Diary of a Sustainable Developer: Affordability is the New Sustainability

Sustainable development, impact real estate, smart growth, equitable development. Whatever you want to call it, I’d like to suggest it really starts with housing, which is currently in a crisis mode. Having moved back to Boulder in 2016 after five years in San Francisco, I can report it's real. The thing about real estate, the built environment, is that it’s such a good, reliable indicator of social values, of social impact. It’s an outward proxy for our inner-life as a society, our integrity, values, what we care about collectively.

The key to sustainability and social impact, in the most practical sense, is housing. It all starts with "oikos" or "ecos," the Greek word for house and the root of both ecology and economy, two legs of sustainability's three-legged stool.

In 2003, when we launched a research project at New Ecology/MIT that culminated in the first comprehensive study of the costs and benefits of green affordable housing, we thought simply greening more buildings was a high-impact strategy.

We missed the point.

Especially now that green building is increasingly mainstream (though honest-to-goodness net-zero energy buildings remain a stretch goal), the real challenge when it comes to creating sustainable communities, and delivering social impact, I think, is building enough housing, of all types but especially for low- to middle-income earners, to achieve the right jobs/housing and supply/demand balance in any given place, which in turn allows for a socially and economically diverse community, to say nothing of a connected, transit-oriented one, without which there is, by definition, no true sustainability, no real smart, responsible, equitable growth.

Whether it’s Portland or Palo Alto, Denver or Detroit, Boston or Austin, affordable housing and housing supply are among today’s most wicked problems. And there will be 100 million more of us living in the US within the next 40 years. Where will we, where will they live?

In places like Boulder, where I live, rents are increasing at four and five times wage growth or more. Meanwhile, the state has a shortfall of 50,000 housing units. And Colorado is no different from any other fast-growing area. Unless and until we get closer to a reasonable balance between jobs and housing, supply and demand, the rest is commentary.

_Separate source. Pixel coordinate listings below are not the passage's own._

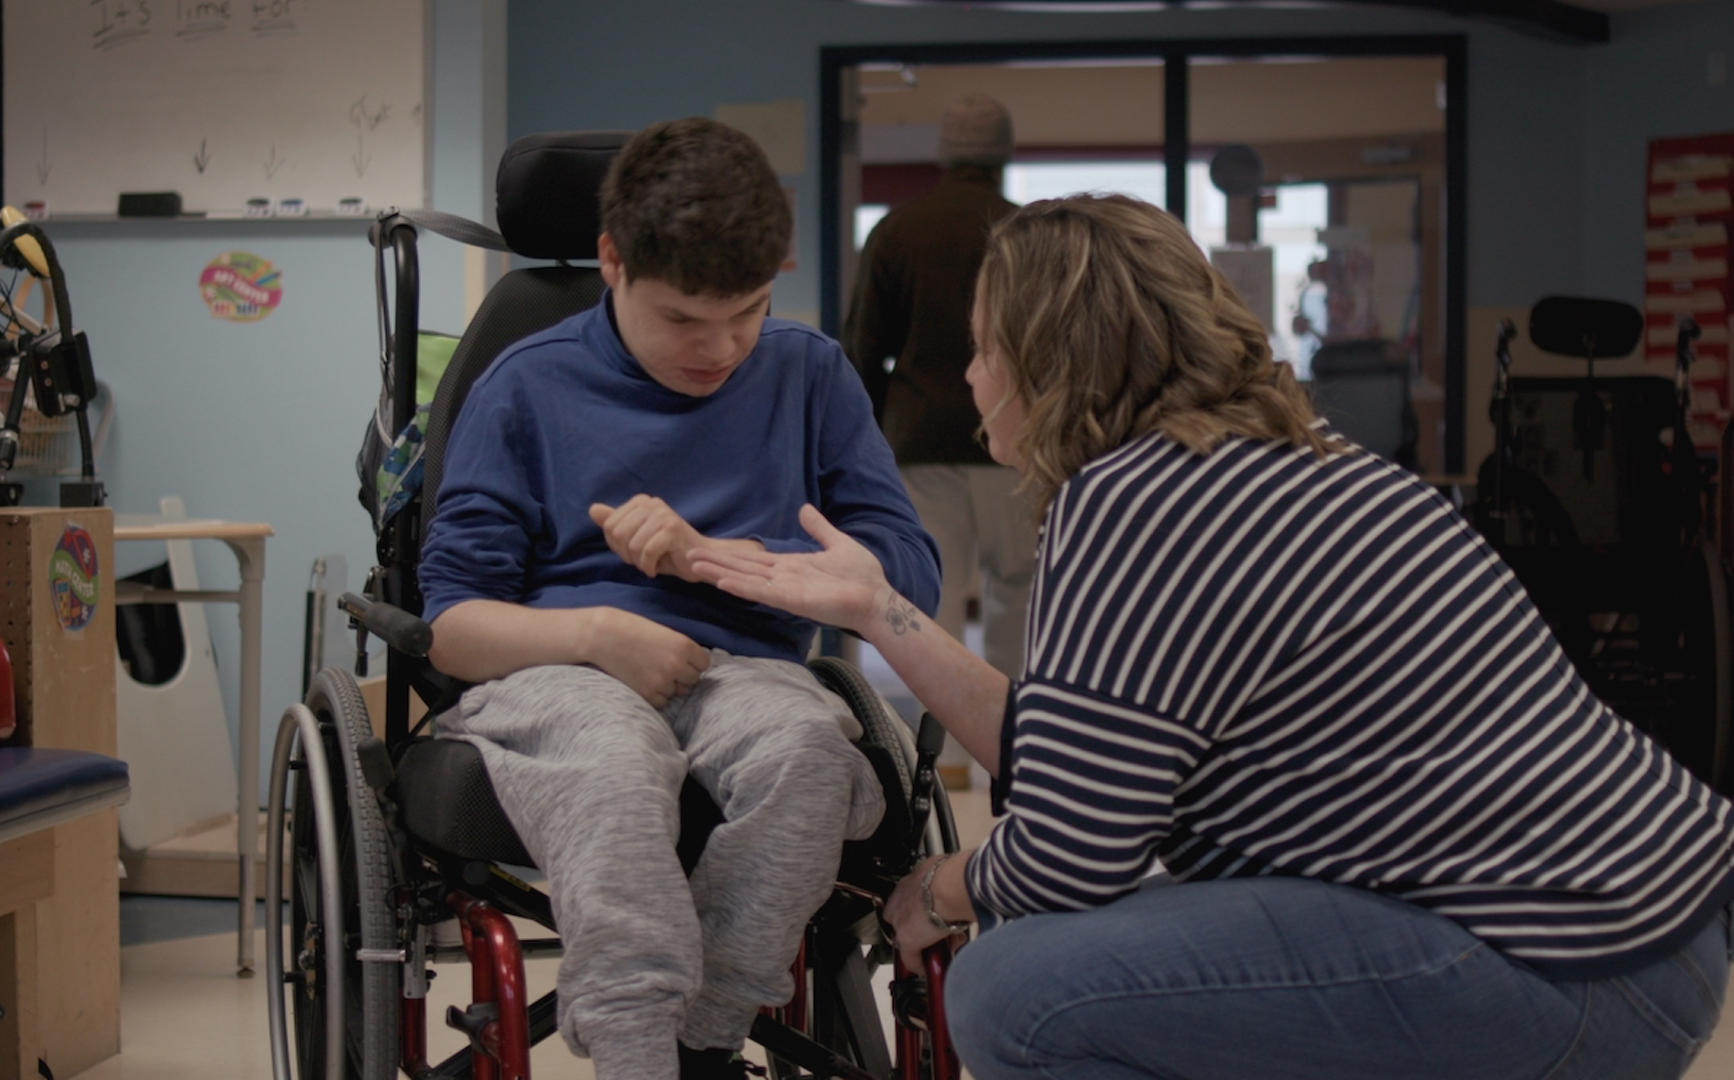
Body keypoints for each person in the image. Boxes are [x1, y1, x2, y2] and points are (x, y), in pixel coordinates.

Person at [692, 193, 1734, 1080]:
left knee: (1016, 990)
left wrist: (938, 888)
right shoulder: (1273, 457)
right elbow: (1076, 757)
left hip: (1564, 966)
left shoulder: (1132, 503)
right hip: (1645, 930)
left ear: (1050, 357)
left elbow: (1067, 854)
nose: (968, 375)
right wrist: (879, 607)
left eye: (985, 346)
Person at [417, 117, 941, 1080]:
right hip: (556, 670)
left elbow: (906, 574)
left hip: (746, 671)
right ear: (612, 262)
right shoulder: (523, 385)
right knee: (615, 768)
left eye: (748, 311)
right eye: (684, 320)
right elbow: (452, 628)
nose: (723, 348)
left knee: (808, 757)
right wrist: (596, 634)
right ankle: (635, 1054)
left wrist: (714, 559)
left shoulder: (808, 372)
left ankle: (702, 1042)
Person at [843, 93, 1034, 787]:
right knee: (1019, 590)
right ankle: (1012, 747)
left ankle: (947, 758)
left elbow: (864, 348)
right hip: (1015, 435)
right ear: (1003, 152)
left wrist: (860, 444)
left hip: (920, 438)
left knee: (938, 596)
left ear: (945, 152)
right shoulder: (1024, 233)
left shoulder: (898, 229)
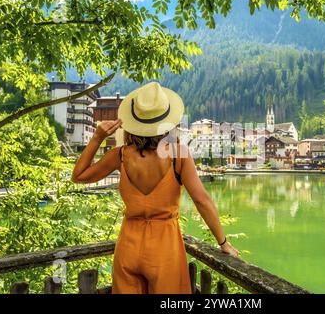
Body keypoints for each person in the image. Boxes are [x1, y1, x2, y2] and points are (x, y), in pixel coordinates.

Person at [71, 82, 239, 294]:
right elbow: (202, 201)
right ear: (167, 122)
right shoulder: (179, 155)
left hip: (128, 247)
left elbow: (78, 176)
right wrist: (223, 243)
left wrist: (97, 138)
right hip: (164, 249)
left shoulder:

In 2009, I told an audience at the annual Boulder Economic Summit that “Density is the new open space” because I believed then, as I do now, that just as communities like Boulder, the Bay Area, Portland and so many other sought-after places were bold innovators in conserving land for agriculture and recreation 40 years ago, today we need a different kind of audacious innovation, one focused on creating livable, affordable, inclusive communities. In 2016, after I paid my last $5000/month rent check for 800 square feet in the Presidio, I changed my tune just a bit: Affordability, density's flip-side, is the new sustainability.